Full name Robert James Crisp
Born May 28, 1911, Calcutta (now Kolkata), Bengal, India
Died March 3, 1994 , Colchester, Essex, England (aged 82 years 279 days)
Major teams Rhodesia, South Africa, Western Province, Worcestershire
Batting style Right-hand bat
Bowling style Right-arm fast
| Mat | Inns | NO | Runs | HS | Ave | 100 | 50 | 6s | Ct | St | |
|---|---|---|---|---|---|---|---|---|---|---|---|
| Tests | 9 | 13 | 1 | 123 | 35 | 10.25 | 0 | 0 | 1 | 3 | 0 |
| First-class | 62 | 82 | 14 | 888 | 45 | 13.05 | 0 | 0 | 27 | 0 |
| Mat | Inns | Balls | Runs | Wkts | BBI | BBM | Ave | Econ | SR | 4w | 5w | 10 | |
|---|---|---|---|---|---|---|---|---|---|---|---|---|---|
| Tests | 9 | 14 | 1428 | 747 | 20 | 5/99 | 6/142 | 37.35 | 3.13 | 71.4 | 0 | 1 | 0 |
| First-class | 62 | 10968 | 5487 | 276 | 9/64 | 19.88 | 3.00 | 39.7 | 21 | 4 |
| Test debut | England v South Africa at Nottingham, Jun 15-18, 1935 scorecard |
| Last Test | South Africa v Australia at Durban, Feb 28-Mar 3, 1936 scorecard |
| Test statistics | |
| First-class span | 1929/30 - 1938 |
Wisden obituary
Bob Crisp, DSO, MC, who died in Essex on March 3, 1994, aged 82, was one of the most extraordinary men ever to play Test cricket. His cricket, which is only a fraction of the story, was explosive enough: he is the only bowler to have taken four wickets in four balls twice. Born in Calcutta, he was educated in Rhodesia and, after taking nine for 64 for Western Province against Natal in 1933-34, which included his second set of four in four, was chosen for the South Africans' 1935 tour of England. He took 107 wickets on the tour at a brisk fast-medium, including five for 99 in the Old Trafford Test. Crisp played four further Tests against Australia in 1935-36 and appeared eight times for Worcestershire in 1938 without ever achieving a huge amount.
But it is astonishing that he ever found a moment for such a time-consuming game as cricket. He was essentially an adventurer -- he had just climbed Kilimanjaro when he got news that he was wanted for the 1935 tour -- with something of an attention span problem.
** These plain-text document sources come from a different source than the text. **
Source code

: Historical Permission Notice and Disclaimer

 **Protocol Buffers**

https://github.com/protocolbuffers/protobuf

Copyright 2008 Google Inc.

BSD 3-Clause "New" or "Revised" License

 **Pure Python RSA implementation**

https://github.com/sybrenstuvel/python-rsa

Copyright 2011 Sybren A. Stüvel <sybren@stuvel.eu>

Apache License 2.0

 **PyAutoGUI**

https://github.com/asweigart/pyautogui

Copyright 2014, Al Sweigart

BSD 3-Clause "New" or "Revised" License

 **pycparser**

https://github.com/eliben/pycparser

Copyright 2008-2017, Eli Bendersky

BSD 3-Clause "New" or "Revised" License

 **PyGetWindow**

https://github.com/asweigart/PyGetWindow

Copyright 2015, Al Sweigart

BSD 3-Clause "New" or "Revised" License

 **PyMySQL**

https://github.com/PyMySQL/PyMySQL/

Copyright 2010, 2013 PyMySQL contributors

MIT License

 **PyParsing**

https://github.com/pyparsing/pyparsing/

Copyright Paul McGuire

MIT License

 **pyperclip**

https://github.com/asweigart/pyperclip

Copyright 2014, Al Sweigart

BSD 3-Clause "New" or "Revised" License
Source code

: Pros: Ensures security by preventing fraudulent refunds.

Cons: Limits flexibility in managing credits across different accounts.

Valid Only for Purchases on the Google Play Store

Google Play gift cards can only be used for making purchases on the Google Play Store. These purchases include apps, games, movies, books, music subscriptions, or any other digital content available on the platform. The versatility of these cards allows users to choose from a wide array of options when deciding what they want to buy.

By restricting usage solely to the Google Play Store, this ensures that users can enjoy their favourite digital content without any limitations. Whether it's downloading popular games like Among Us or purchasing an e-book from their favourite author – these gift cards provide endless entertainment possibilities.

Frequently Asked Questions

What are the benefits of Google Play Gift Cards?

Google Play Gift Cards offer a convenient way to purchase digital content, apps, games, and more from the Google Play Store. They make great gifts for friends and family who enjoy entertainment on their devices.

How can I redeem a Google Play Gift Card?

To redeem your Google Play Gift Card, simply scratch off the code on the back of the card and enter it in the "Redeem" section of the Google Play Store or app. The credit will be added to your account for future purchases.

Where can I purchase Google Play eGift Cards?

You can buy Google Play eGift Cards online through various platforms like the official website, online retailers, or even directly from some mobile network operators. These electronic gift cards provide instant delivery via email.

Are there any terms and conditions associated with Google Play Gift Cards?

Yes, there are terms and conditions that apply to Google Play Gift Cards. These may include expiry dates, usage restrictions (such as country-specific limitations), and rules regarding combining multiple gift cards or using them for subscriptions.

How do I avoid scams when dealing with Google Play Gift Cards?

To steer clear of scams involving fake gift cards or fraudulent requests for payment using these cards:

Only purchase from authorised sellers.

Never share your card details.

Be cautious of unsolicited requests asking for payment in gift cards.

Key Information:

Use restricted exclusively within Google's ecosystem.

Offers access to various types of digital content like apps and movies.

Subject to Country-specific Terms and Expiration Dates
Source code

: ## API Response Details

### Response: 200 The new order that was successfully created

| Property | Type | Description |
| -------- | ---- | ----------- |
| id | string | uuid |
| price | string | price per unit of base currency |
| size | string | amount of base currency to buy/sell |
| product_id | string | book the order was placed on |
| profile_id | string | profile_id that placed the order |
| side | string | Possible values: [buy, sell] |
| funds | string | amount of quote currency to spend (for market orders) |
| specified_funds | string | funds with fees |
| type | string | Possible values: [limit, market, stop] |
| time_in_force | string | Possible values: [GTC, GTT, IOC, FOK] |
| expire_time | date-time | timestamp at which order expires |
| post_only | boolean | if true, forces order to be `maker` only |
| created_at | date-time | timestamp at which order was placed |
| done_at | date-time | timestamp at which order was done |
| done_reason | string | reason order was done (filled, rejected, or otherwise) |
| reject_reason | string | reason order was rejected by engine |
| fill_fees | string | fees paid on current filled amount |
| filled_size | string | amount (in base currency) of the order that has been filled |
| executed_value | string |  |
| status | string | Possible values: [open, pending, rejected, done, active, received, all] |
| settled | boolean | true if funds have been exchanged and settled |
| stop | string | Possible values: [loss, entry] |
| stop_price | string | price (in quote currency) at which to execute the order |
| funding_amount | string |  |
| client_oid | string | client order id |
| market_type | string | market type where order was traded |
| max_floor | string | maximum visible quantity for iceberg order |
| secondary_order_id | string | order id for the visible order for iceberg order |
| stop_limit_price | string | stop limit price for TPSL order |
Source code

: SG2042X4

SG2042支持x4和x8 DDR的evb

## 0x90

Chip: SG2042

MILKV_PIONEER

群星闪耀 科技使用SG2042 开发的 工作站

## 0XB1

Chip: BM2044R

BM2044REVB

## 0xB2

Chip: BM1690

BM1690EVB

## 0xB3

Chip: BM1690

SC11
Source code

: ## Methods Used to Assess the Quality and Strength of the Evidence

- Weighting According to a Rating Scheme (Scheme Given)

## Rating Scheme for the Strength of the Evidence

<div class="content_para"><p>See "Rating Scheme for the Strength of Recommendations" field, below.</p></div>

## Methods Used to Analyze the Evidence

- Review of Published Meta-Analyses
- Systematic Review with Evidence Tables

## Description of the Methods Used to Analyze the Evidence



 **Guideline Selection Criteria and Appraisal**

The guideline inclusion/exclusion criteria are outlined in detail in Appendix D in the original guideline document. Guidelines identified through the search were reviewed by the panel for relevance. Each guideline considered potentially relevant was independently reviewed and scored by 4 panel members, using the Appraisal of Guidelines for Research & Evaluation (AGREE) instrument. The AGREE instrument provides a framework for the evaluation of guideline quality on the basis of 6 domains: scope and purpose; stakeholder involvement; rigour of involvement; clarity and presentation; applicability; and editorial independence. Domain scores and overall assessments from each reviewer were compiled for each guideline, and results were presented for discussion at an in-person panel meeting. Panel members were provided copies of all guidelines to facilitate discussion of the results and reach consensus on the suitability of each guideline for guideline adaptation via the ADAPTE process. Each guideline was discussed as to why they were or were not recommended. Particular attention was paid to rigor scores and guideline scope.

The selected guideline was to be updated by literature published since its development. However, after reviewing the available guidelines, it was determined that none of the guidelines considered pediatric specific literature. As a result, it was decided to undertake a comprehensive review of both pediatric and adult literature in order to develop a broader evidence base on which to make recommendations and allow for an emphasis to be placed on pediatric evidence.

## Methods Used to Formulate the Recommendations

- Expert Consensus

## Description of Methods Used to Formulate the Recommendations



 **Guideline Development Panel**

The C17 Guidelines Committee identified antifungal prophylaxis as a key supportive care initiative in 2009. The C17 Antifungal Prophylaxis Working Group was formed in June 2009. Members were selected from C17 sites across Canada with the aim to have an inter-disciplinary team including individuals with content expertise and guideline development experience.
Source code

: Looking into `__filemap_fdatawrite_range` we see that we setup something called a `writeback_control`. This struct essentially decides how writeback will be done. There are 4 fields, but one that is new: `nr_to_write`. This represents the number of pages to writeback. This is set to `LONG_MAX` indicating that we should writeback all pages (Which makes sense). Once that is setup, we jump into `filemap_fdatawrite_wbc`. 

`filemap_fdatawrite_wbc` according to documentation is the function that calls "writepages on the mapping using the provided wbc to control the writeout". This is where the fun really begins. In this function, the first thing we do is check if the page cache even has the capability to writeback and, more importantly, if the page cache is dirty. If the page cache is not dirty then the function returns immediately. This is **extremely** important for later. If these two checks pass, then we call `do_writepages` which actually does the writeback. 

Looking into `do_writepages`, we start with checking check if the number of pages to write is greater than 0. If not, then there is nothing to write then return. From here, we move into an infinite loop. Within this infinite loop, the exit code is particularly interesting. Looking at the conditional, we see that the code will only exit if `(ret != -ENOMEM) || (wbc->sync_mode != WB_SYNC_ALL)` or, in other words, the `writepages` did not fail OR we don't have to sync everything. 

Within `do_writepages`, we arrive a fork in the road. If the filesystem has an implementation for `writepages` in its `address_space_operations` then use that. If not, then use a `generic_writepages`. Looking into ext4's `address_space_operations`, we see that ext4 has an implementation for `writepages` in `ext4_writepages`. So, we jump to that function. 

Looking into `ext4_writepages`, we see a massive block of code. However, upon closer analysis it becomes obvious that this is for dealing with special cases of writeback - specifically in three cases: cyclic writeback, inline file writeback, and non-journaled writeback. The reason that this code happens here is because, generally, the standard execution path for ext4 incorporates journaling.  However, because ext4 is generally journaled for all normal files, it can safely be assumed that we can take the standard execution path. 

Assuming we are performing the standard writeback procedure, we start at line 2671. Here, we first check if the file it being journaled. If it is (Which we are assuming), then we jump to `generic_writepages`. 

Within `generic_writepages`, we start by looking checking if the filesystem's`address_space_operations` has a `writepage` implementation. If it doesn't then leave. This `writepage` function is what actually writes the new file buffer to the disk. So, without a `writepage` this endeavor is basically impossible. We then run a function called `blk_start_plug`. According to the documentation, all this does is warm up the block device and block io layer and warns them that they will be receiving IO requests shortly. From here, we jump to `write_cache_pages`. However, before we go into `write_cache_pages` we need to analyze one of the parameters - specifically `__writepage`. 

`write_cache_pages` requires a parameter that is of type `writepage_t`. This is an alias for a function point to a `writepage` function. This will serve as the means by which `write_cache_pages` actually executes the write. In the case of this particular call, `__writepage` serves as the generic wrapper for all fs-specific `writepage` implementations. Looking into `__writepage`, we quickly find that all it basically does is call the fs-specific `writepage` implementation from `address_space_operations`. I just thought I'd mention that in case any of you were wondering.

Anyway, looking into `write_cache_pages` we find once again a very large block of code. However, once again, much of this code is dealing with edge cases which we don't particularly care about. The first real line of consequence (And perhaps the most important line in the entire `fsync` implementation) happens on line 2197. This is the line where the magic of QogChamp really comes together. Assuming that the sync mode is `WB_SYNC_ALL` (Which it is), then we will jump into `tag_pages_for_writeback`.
Like other such characters, his defining moment came in the Second World War when he was an outstanding but turbulent tank commander, fighting his own personal war against better-armoured Germans in Greece and North Africa. He had six tanks blasted from under him in a month but carried on fighting and was awarded the DSO for outstanding ability and great gallantry. However, he annoyed authority so much that General Montgomery intervened personally and prevented him being given a Bar a year later; his second honour was downgraded to an MC. Crisp was mentioned in despatches four times before being invalided out in Normandy. The King asked if his bowling would be affected. "No, sire," he is alleged to have replied. "I was hit in the head."
Crisp never did play again and found that the tedium of peacetime presented him with a problem far harder than anything offered by the Germans. He was briefly a journalist for a succession of newspapers, and went back to South Africa where he founded the now firmly-established paper for blacks, Drum. But he wanted a magazine about tribal matters rather than something appealing to urban blacks and rapidly fell out with his proprietor. He returned to England, tried mink farming and, for an unusually long time by Crisp standards, worked as a leader-writer on the East Anglian Daily Times. While there he wrote two accounts of his war exploits, Brazen Chariots (1957) and The Gods Were Neutral (1960). Then he suddenly left and lived in a Greek hut for a year. Told he had incurable cancer, he spent a year walking round Crete, selling accounts to the Sunday Express. He died with a copy of the Sporting Life on his lap, reportedly having just lost a £20 bet, a risk-taker to the last. Crisp's 276 career wickets came at an average of only 19.88, but statistics are absurd for such a man.